_Instructions for the task_.
The answer must be the full listing, written out exactly.

START The input

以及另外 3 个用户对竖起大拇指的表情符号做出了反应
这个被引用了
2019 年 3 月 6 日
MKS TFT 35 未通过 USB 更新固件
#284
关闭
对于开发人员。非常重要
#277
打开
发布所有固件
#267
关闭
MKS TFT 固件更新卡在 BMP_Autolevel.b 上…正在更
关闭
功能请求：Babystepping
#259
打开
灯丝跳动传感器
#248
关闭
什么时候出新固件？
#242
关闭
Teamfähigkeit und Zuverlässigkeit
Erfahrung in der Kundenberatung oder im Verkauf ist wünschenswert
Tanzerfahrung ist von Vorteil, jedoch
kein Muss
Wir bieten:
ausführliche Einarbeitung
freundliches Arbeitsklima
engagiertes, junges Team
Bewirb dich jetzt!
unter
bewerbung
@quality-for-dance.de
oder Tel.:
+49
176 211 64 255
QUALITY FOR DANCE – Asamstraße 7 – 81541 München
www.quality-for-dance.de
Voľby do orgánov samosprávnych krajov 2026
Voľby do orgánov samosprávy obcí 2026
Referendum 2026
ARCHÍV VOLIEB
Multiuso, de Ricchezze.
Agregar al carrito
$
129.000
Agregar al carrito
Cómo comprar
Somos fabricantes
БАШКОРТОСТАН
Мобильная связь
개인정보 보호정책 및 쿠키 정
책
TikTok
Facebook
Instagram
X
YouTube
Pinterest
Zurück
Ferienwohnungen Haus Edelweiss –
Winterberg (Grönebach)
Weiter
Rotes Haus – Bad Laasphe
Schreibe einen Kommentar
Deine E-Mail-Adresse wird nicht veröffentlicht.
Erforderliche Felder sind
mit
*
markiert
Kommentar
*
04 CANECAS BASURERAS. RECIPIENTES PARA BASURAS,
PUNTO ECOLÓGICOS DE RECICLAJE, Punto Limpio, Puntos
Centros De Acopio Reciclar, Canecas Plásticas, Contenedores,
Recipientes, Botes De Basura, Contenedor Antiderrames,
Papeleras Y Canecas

END The input

_Your solution_.
以及另外 3 个用户对竖起大拇指的表情符号做出了反应
这个被引用了
2019 年 3 月 6 日
MKS TFT 35 未通过 USB 更新固件
#284
关闭
对于开发人员。非常重要
#277
打开
发布所有固件
#267
关闭
MKS TFT 固件更新卡在 BMP_Autolevel.b 上…正在更
关闭
功能请求：Babystepping
#259
打开
灯丝跳动传感器
#248
关闭
什么时候出新固件？
#242
关闭
Teamfähigkeit und Zuverlässigkeit
Erfahrung in der Kundenberatung oder im Verkauf ist wünschenswert
Tanzerfahrung ist von Vorteil, jedoch
kein Muss
Wir bieten:
ausführliche Einarbeitung
freundliches Arbeitsklima
engagiertes, junges Team
Bewirb dich jetzt!
unter
bewerbung
@quality-for-dance.de
oder Tel.:
+49
176 211 64 255
QUALITY FOR DANCE – Asamstraße 7 – 81541 München
www.quality-for-dance.de
Voľby do orgánov samosprávnych krajov 2026
Voľby do orgánov samosprávy obcí 2026
Referendum 2026
ARCHÍV VOLIEB
Multiuso, de Ricchezze.
Agregar al carrito
$
129.000
Agregar al carrito
Cómo comprar
Somos fabricantes
БАШКОРТОСТАН
Мобильная связь
개인정보 보호정책 및 쿠키 정
책
TikTok
Facebook
Instagram
X
YouTube
Pinterest
Zurück
Ferienwohnungen Haus Edelweiss –
Winterberg (Grönebach)
Weiter
Rotes Haus – Bad Laasphe
Schreibe einen Kommentar
Deine E-Mail-Adresse wird nicht veröffentlicht.
Erforderliche Felder sind
mit
*
markiert
Kommentar
*
04 CANECAS BASURERAS. RECIPIENTES PARA BASURAS,
PUNTO ECOLÓGICOS DE RECICLAJE, Punto Limpio, Puntos
Centros De Acopio Reciclar, Canecas Plásticas, Contenedores,
Recipientes, Botes De Basura, Contenedor Antiderrames,
Papeleras Y Canecas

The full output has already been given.